Director Silkowitz has one request of Matt: He wants him to go talk to the deceased playwright’s father, a nonagenarian now living in the House for the Elderly Children of Israel and a former actor (“the old Yiddish theater, the old feverish plays. Weeping on the stage, weeping in all the rows.”)
Matt’s meeting with Eli Miller both motivates him and scares the hell out of him. All of this takes place in the first third of the story, but again I’ll say no more: the Lear metaphor is appropriate, there is a ghost and a play (sort of) finally gets produced.
Description of the final two stories will be much shorter, but they are equally as good.
In At Fumicaro, Frank Castle, an American art critic, book critic, writer on politics and morals and host of a weekly radio show where he answers people’s questions about Catholicism, arrives at the Villa Garibaldi in Fumicaro (the timing is pre-war so it is under Fascist control). He’s scheduled to give a presentation, based on his show, to a seminar, mainly attended by priests, on “The Church and How It is Known”.
When shown to his room, the chambermaid is vomiting in the bedroom. The story ends, four days later, when Frank is showing his new wife, the chambermaid, around the religious sites of Milan (that isn’t a spoiler — Ozick tells us that on page 3). Trust me, when I say a lot happens in those four days.

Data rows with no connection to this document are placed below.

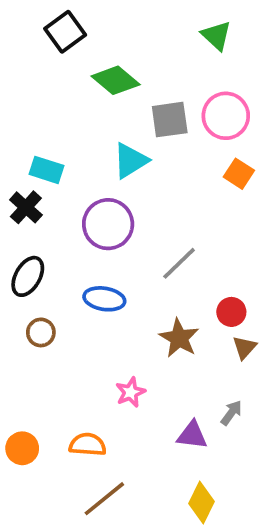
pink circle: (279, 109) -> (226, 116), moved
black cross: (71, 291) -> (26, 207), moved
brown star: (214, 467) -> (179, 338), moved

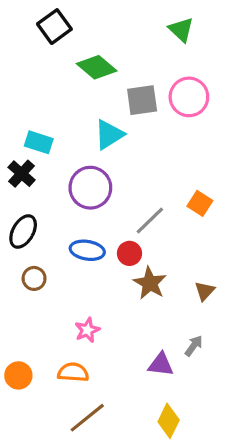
orange square: (239, 174) -> (200, 203), moved
red circle: (231, 312) -> (129, 253), moved
pink star: (131, 392) -> (87, 330), moved

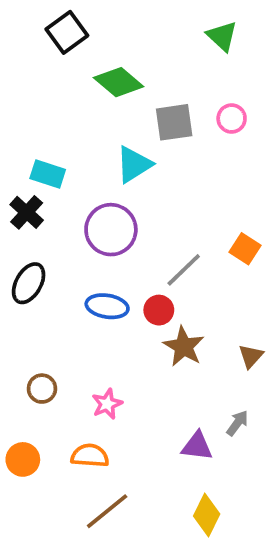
pink circle: (189, 97) -> (232, 119), size x0.6
brown circle: (34, 278) -> (42, 389), moved

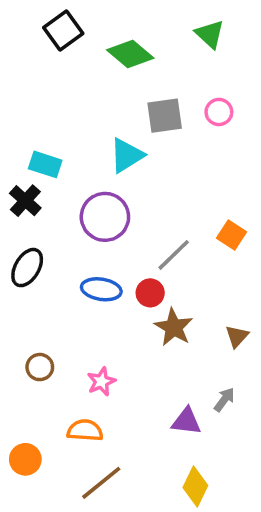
green diamond: (119, 82) -> (130, 54), moved
orange circle: (23, 459) -> (25, 459), moved

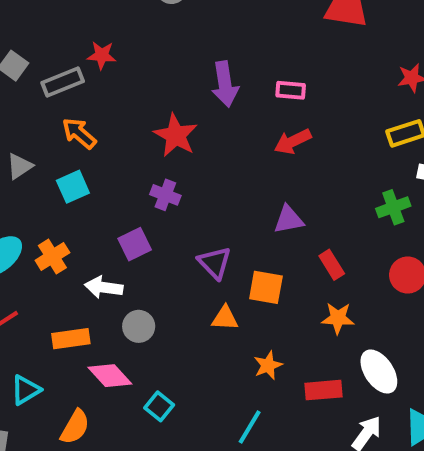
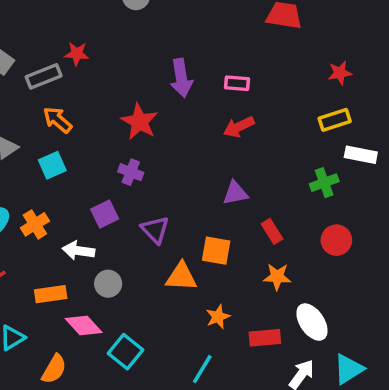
purple triangle: (215, 263) -> (155, 230), moved
orange triangle: (225, 318) -> (181, 277), size x1.4
cyan square: (159, 406) -> (126, 352), size x1.4

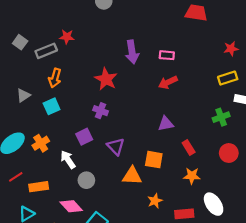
orange arrow: (58, 120) -> (55, 78), turned -114
white arrow: (78, 251) -> (68, 160), turned 48
orange rectangle: (51, 294) -> (39, 187), moved

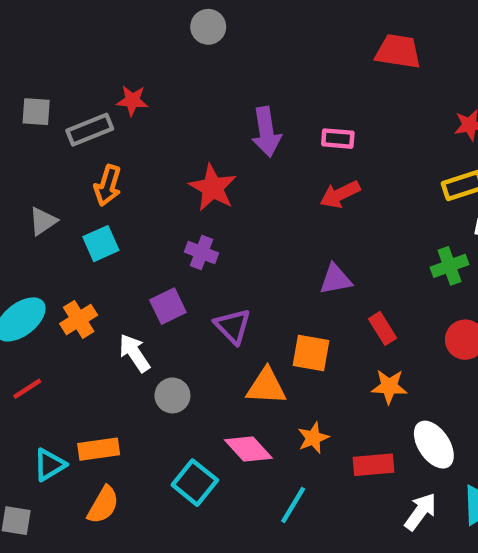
gray square: (20, 42) -> (36, 112), turned -32
orange rectangle: (39, 187) -> (99, 449), moved
pink diamond: (71, 206) -> (248, 449), moved

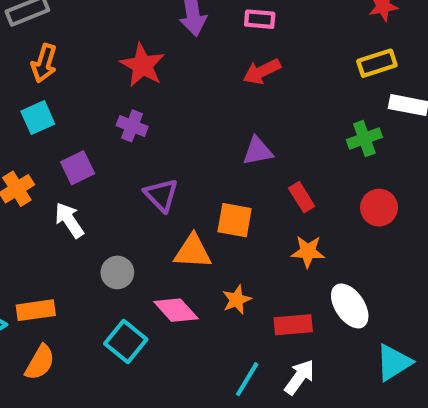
purple square: (168, 306) -> (78, 168), moved
gray circle: (172, 395) -> (117, 272), moved
cyan line: (293, 505) -> (247, 379), moved
white arrow: (420, 512) -> (299, 377), moved

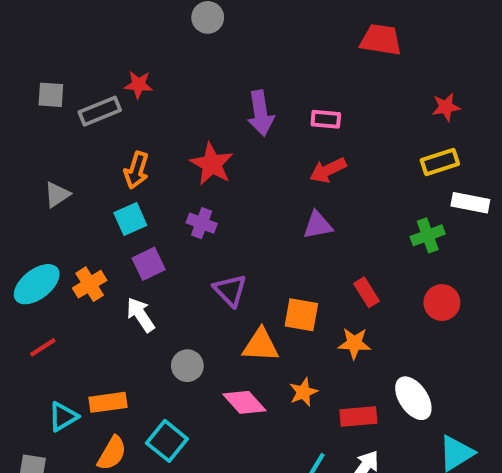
orange arrow: (44, 63) -> (136, 170), moved
cyan square: (38, 118) -> (130, 219), moved
purple triangle: (258, 151) -> (318, 225), moved
orange star: (308, 252) -> (354, 343), moved
cyan square: (126, 342) -> (167, 441), moved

The narrator of the final story, What Happened To The Baby, is a 10-year-old when the story opens whose mother takes her each week to meetings of her Uncle Simon’s society, the League for a Unified Humanity. Simon is actually promoting his new universal language (GNU) — each meeting ends when the esperantoists at the back begin chanting anti-GNU slogans and rush the stage. As the story unfolds, we discover that Simon, while hopeless, is a survivor. Yes, there is a baby and something happened to it. You’ll have to read the story to find out what.
This is a wonderful book. Ozick does not waste a single word (unlike this review, alas — sorry) and packs more plot, character and sense of place into a 45-page story than most novels do in a book eight times that length. The four stories all have different settings and take place in different times — it is an amazing collection.
Cost-conscious readers may pick dictation up, note its slim size and say “$24 is too much to pay for a 179-page book”. (That’s the hardcover price in Canada and the U.S. — the paperback is due in March at $18.95.)
I say “you’re buying a 537-page book and it is great value.” Ozick is one of those writers who demands and rewards at least three readings. At the end of the first, you’ve been entertained and know you have missed half the story. The second reading fills in most of those gaps while being even more entertaining. Only the third time through do you really appreciate what the author has achieved. So that’s a dozen 45-page reading segments that can be arranged in any order you want and fit to your timetable, rather than having to read right through. As I said, great value.
As a final note on this too long post, if this interests you in Ozick but you just don’t like short stories, John Self at Asylum reviews of two of her novels, The Puttermesser Papers and The Shawl, collected here.